BEGIN EXTRACTED MATERIAL

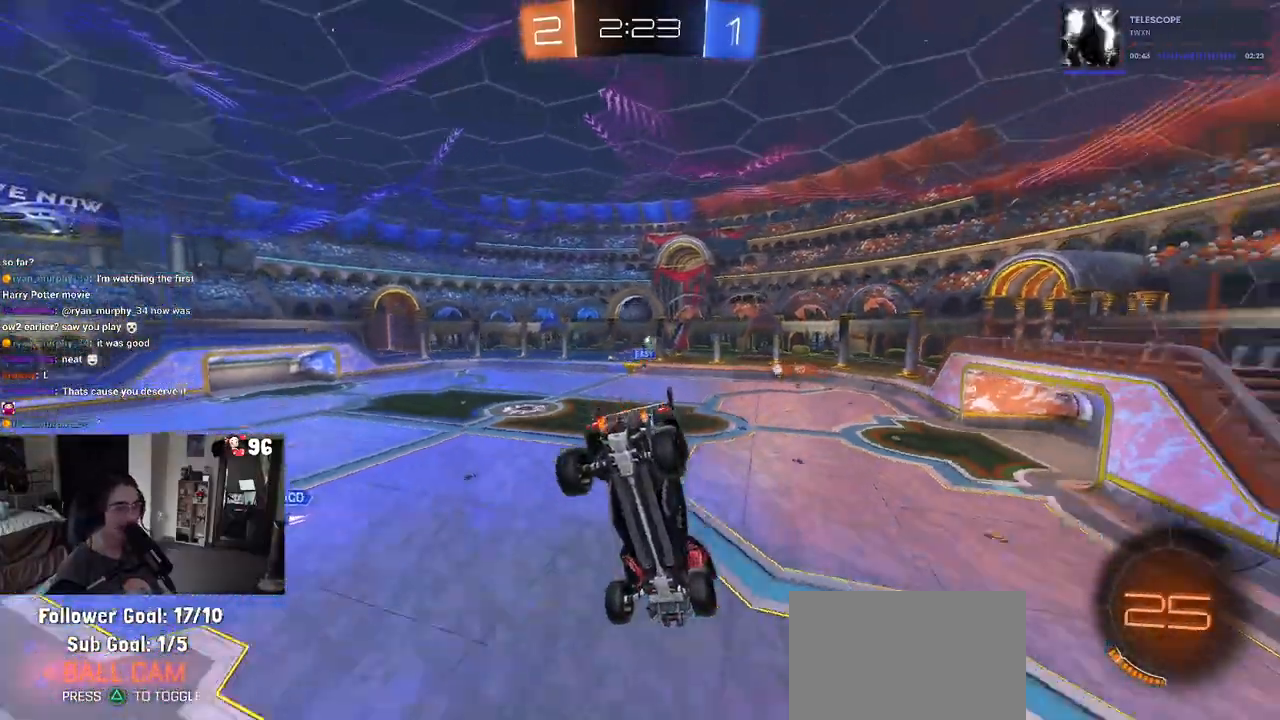
{"buttons": ["R2"], "left_stick": "center", "right_stick": "center", "events": [[233, "left_stick", "down-right"], [483, "left_stick", "center"]]}
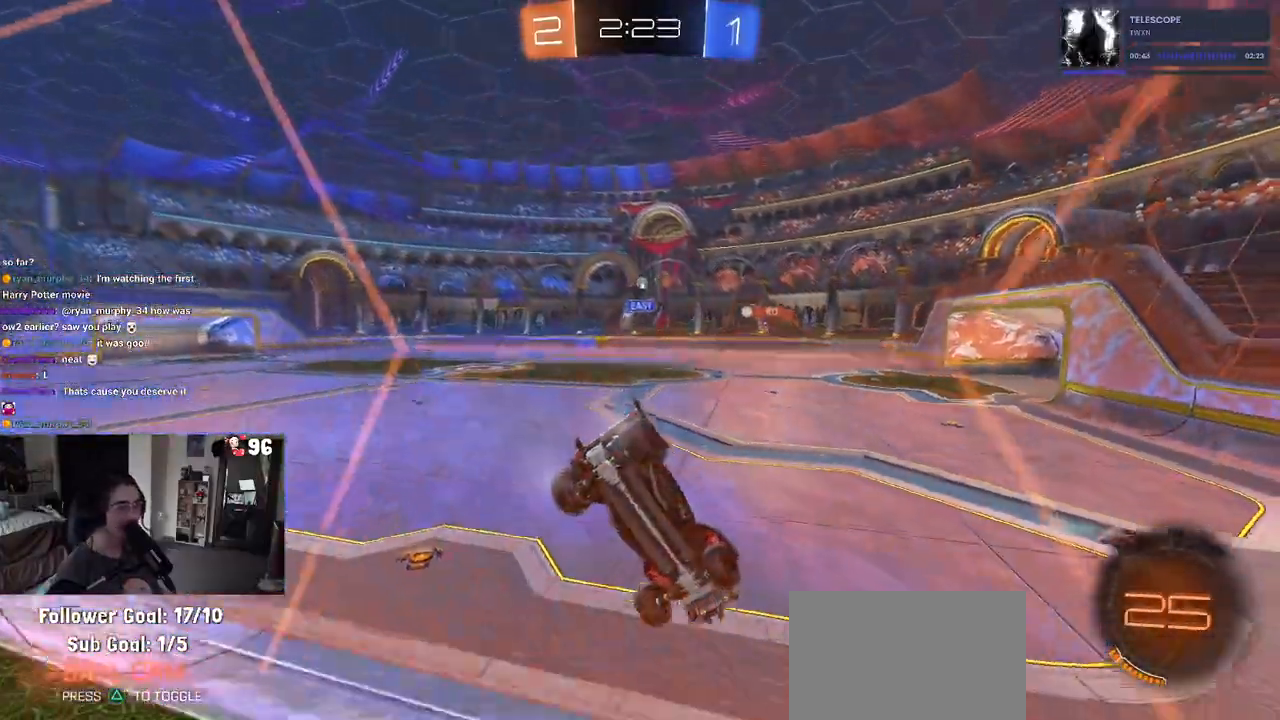
{"buttons": ["R2"], "left_stick": "center", "right_stick": "center", "events": [[317, "left_stick", "left"], [500, "left_stick", "center"]]}
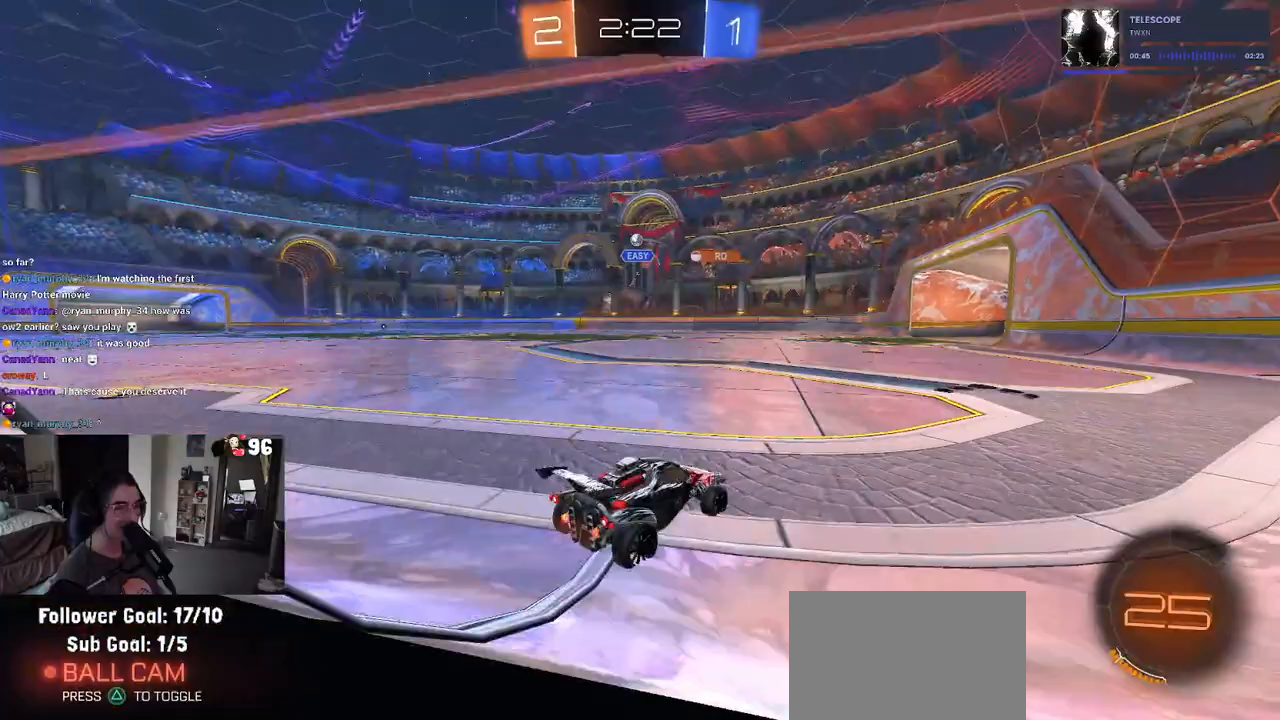
{"buttons": ["R2"], "left_stick": "center", "right_stick": "center", "events": []}
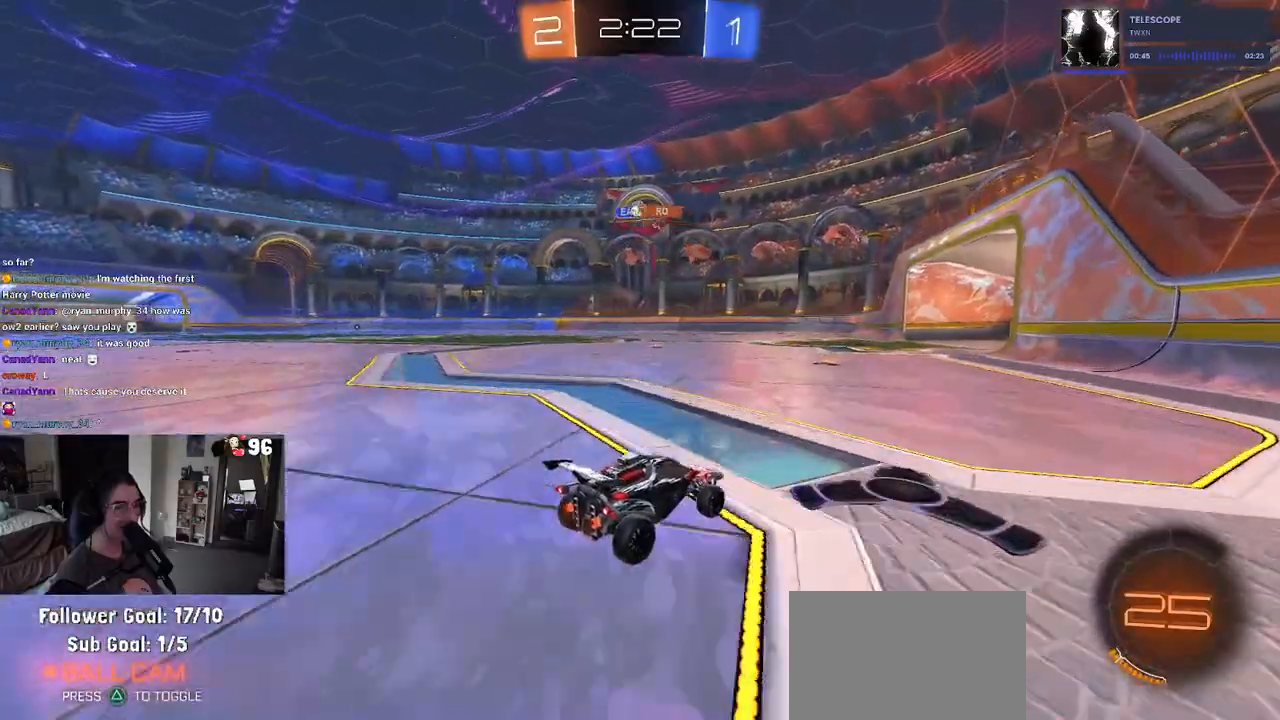
{"buttons": ["R2"], "left_stick": "center", "right_stick": "center", "events": [[250, "left_stick", "left"], [433, "left_stick", "center"]]}
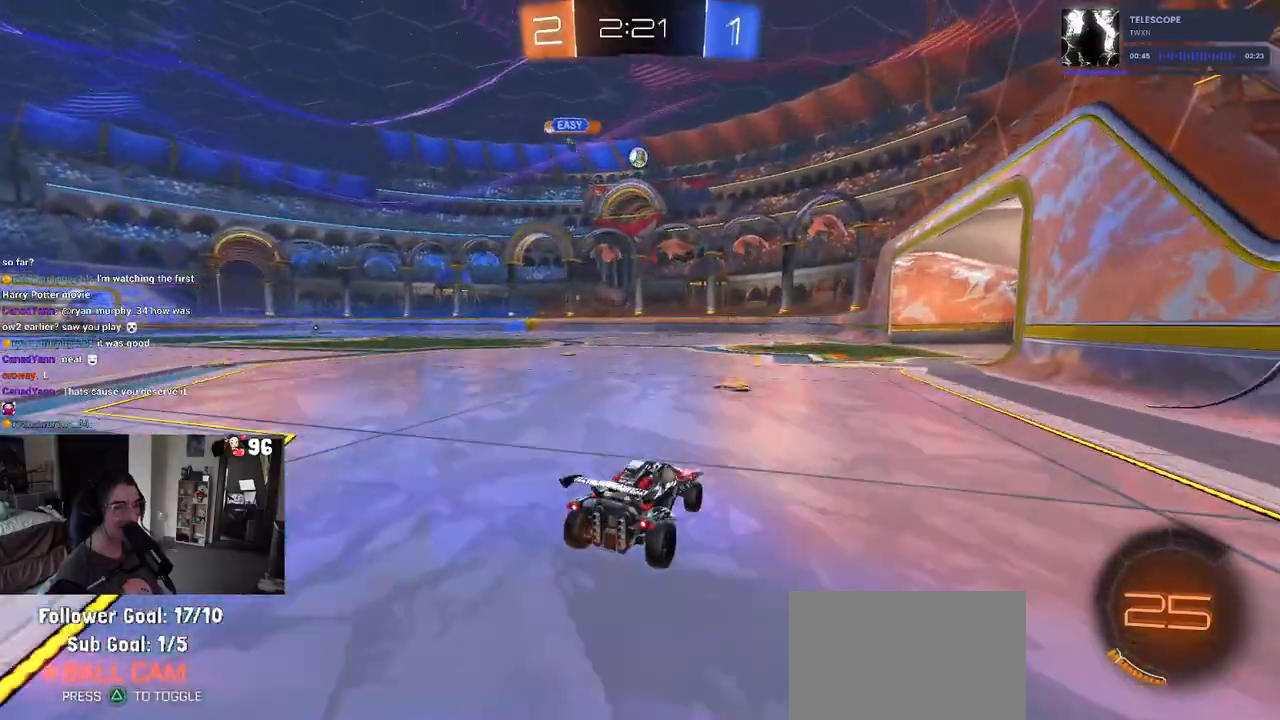
{"buttons": ["R1", "R2"], "left_stick": "center", "right_stick": "center", "events": [[150, "R1", "down"]]}
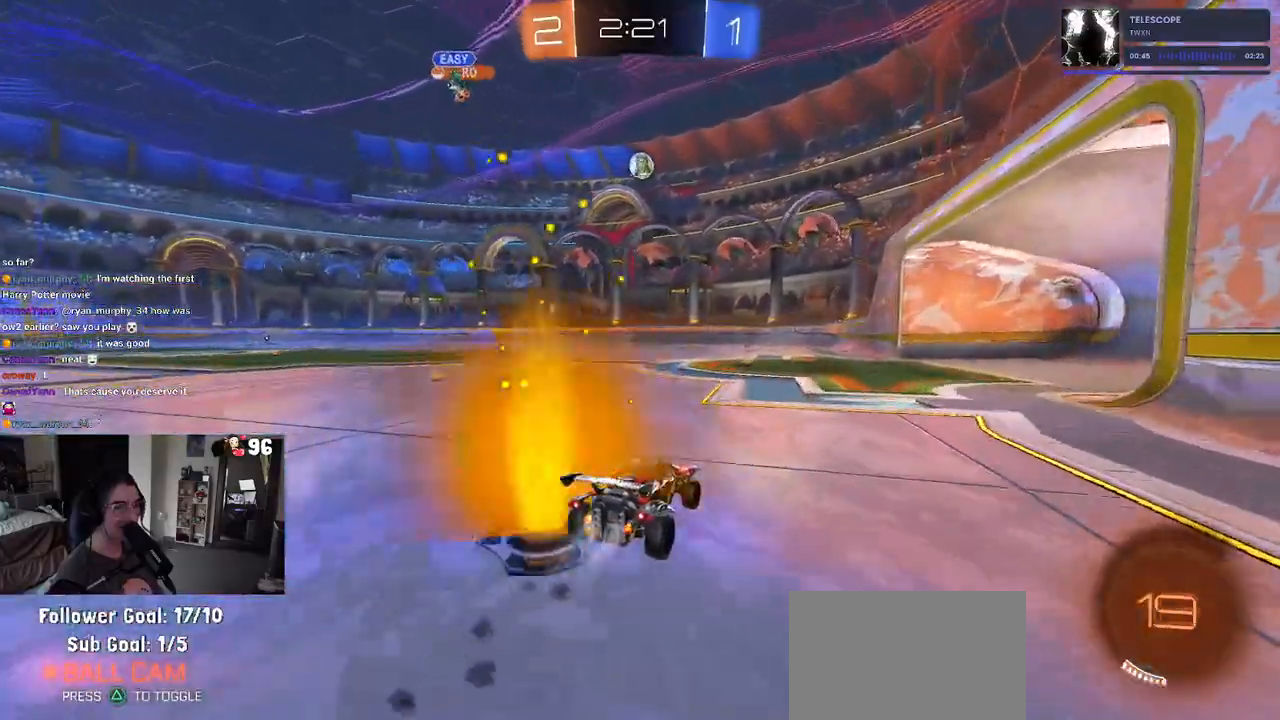
{"buttons": ["R2"], "left_stick": "center", "right_stick": "center", "events": [[433, "R1", "up"]]}
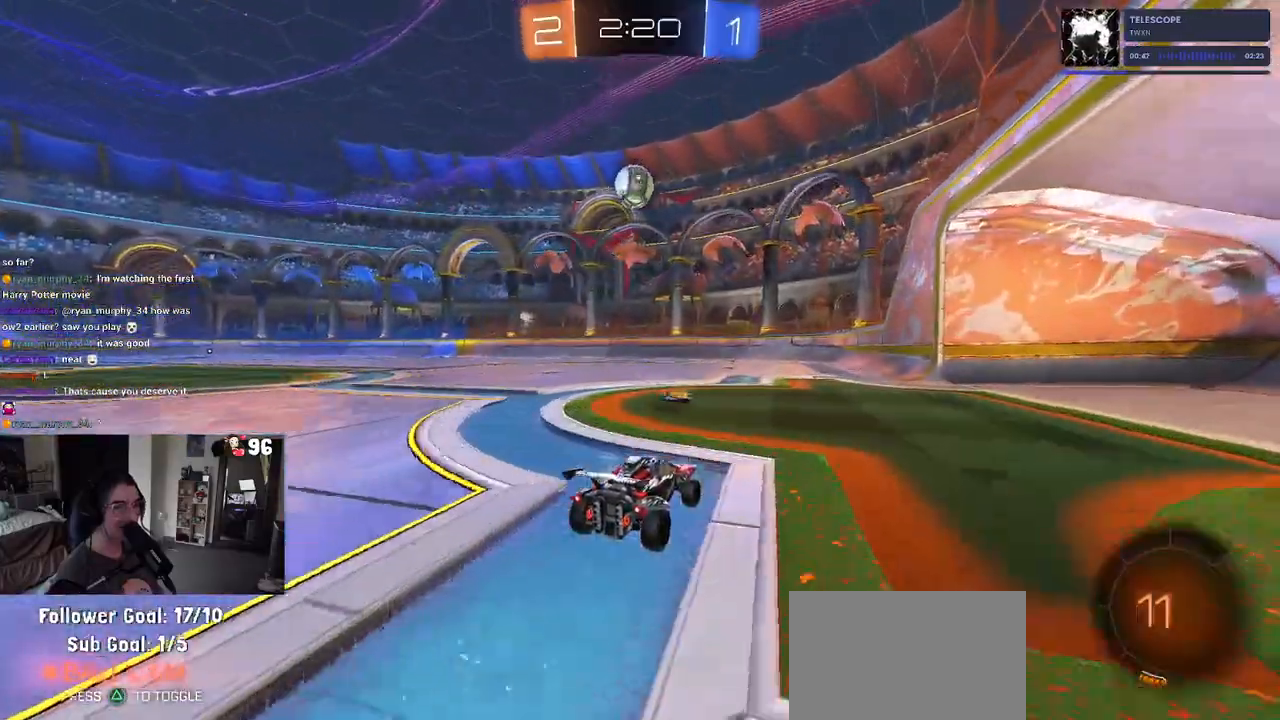
{"buttons": ["R2"], "left_stick": "center", "right_stick": "center", "events": [[117, "left_stick", "left"], [133, "R2", "up"], [283, "L2", "down"], [350, "left_stick", "center"], [383, "R2", "down"], [400, "left_stick", "right"], [467, "L2", "up"], [467, "left_stick", "center"]]}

END EXTRACTED MATERIAL

TASK
From the listing above, return every line that contains the word "down".

RESULT BELOW
{"buttons": ["R2"], "left_stick": "center", "right_stick": "center", "events": [[233, "left_stick", "down-right"], [483, "left_stick", "center"]]}
{"buttons": ["R1", "R2"], "left_stick": "center", "right_stick": "center", "events": [[150, "R1", "down"]]}
{"buttons": ["R2"], "left_stick": "center", "right_stick": "center", "events": [[117, "left_stick", "left"], [133, "R2", "up"], [283, "L2", "down"], [350, "left_stick", "center"], [383, "R2", "down"], [400, "left_stick", "right"], [467, "L2", "up"], [467, "left_stick", "center"]]}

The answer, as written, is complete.